Ismaning. Boris Becker, Chef des deutschen Herrentennis, plant die nächste Davis-Cup-Runde – und ist sehr optimistisch.
Boris Becker ist ein optimistischer Mensch. Einer, der nie aufgibt, der an das Gute glaubt und daran, dass am Ende schon alles positiv wird. So, wie er es aus seiner Tenniskarriere kennt. Deshalb glaubt der schon lange nicht mehr 17 Jahre alte Leimener auch an eine Zusage der Hamburger Zverev-Brüder für die erste Davis-Cup-Runde in Australien im kommenden Jahr.
„Die positive News ist, dass alle Spieler in der ersten Runde spielen wollen. Die Bereitschaft ist da, das ist das Wichtigste“, sagte der „Head of Men’s Tennis“ des Deutschen Tennis Bundes (DTB) am Dienstag in Ismaning bei München. Die Davis-Cup-Partie findet vom 2. bis zum 4. Februar 2o18, wenige Tage nach Abschluss der Australian Open, statt.
DTB-Sportdirektor optimistisch
Sowohl der Weltranglistenfünfte Alexander Zverev als auch sein Bruder Mischa (Nr. 30) hatten im September trotz vorheriger Zusagen auf den Kampf um den Klassenerhalt mit dem DTB-Team in Portugal verzichtet. Unmittelbar nach dem letzten Grand-Slam-Turnier des Jahres – den US Open auf Hartplatz – auf langsamem Sand in Portugal aufzuschlagen, passte überhaupt nicht. Der jüngere Zverev-Bruder hatte die Absage entsprechend zum einen mit nicht passender Terminplanung begründet.

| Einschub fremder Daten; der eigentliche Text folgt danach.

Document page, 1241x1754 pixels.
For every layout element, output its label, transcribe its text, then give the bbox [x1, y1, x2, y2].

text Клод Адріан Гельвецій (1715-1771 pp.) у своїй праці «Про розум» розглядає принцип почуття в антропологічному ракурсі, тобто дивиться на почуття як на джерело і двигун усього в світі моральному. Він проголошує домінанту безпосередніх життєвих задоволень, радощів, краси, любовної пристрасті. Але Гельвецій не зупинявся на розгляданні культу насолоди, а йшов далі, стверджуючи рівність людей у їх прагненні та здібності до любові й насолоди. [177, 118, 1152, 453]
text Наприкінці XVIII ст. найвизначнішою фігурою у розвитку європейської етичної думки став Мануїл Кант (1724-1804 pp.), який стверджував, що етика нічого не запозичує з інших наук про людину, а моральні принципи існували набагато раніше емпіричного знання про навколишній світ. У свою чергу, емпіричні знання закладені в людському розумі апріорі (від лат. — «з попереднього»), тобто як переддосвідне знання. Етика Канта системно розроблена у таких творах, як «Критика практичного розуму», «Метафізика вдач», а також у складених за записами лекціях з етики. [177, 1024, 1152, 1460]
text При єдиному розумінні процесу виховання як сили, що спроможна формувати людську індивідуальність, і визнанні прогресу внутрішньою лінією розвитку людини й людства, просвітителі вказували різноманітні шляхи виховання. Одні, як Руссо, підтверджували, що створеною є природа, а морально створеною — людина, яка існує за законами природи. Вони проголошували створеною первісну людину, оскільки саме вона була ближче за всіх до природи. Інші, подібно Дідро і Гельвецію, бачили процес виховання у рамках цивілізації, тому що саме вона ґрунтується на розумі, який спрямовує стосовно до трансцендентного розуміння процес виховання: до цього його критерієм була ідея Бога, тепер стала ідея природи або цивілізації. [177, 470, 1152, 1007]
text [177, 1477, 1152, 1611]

Laut seines Managements liege zudem der Fokus auf der internationalen Präsenz. Mischa Zverev hatte explizit wegen des Belags („Darauf fühle ich mich nicht so wohl“) abgesagt. „Deshalb möchte ich keine Verantwortung übernehmen.“ Doch nun soll in der ersten Runde alles anders werden. Sagen sie.
DTB-Sportdirektor Klaus Eberhard gab sich für die kommenden Aufgaben ebenfalls optimistisch: „Ich bin zuversichtlich. Wir haben mit den Zverevs gesprochen, die ihre Bereitschaft signalisiert haben zu spielen.“ Das ist ja mal was. Sicherheit, ob die deutsche Mannschaft in Down Under auf ihre Topspieler zurückgreifen kann, bedeutet dies aber nicht. Insbesondere, wenn einer der Brüder in Melbourne bis weit in die zweite Woche vordringen sollte. Hochsommerliche Temperaturen, Best-of-Five-Matches über zwei Wochen, das zehrt. Wie bereit die Brüder danach sind, bleibt abzuwarten.

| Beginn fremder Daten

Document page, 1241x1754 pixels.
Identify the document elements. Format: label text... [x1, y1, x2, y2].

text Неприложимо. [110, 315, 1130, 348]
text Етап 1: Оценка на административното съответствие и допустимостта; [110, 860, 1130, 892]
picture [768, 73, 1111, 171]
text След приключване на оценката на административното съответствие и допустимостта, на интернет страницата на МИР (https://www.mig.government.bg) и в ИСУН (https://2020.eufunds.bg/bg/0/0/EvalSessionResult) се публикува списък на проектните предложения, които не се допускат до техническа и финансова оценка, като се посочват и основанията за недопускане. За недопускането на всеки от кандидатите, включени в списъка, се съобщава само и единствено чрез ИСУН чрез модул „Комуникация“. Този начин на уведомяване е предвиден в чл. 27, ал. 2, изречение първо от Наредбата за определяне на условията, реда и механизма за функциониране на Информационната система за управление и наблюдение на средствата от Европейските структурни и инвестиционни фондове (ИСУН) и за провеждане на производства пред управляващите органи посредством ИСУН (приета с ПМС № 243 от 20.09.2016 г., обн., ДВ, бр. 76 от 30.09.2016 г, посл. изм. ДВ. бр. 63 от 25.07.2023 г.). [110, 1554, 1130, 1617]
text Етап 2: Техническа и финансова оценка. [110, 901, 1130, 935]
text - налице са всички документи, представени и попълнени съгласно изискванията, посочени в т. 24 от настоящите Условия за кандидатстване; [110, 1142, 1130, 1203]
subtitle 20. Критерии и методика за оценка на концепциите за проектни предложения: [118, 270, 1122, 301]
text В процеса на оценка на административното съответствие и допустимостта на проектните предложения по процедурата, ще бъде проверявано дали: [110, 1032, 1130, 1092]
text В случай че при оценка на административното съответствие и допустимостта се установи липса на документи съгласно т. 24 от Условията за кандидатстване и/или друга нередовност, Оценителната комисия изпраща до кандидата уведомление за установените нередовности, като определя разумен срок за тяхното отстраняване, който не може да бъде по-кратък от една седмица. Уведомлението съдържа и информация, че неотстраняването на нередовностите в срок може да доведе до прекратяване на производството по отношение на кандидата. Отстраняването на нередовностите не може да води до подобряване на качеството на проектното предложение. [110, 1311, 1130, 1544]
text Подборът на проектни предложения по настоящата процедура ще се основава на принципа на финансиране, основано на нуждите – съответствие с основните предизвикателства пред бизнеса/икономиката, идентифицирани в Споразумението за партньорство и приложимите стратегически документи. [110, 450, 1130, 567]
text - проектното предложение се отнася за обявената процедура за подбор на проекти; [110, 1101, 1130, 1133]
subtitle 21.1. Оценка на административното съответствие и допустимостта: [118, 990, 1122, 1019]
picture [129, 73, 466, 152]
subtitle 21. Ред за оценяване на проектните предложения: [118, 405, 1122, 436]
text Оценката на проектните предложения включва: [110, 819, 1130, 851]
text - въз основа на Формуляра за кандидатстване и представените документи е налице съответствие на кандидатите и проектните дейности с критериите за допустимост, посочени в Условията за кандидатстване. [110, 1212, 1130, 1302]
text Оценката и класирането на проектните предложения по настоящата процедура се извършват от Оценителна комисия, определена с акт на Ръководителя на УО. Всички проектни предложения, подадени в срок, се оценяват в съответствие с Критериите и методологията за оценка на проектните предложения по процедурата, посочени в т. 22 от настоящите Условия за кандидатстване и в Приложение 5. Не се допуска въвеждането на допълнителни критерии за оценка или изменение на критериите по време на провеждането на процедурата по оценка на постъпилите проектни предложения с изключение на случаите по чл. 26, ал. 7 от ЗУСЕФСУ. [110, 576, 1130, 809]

Becker attestiert Zverev historische Leistung
Dass Zusagen bei den in Hamburg aufgewachsenen Brüdern nicht immer auch eingehalten werden, musste Michael Stich im Sommer schmerzhaft erfahren. Alexander Zverev sagte seine Teilnahme an den German Open am Rothenbaum jedenfalls kurzfristig ab, obwohl es eine alte Übereinkunft mit Stich gab, der Zverev schon als 16-Jährigem die ersten Schritte im Profizirkus ermöglicht hatte.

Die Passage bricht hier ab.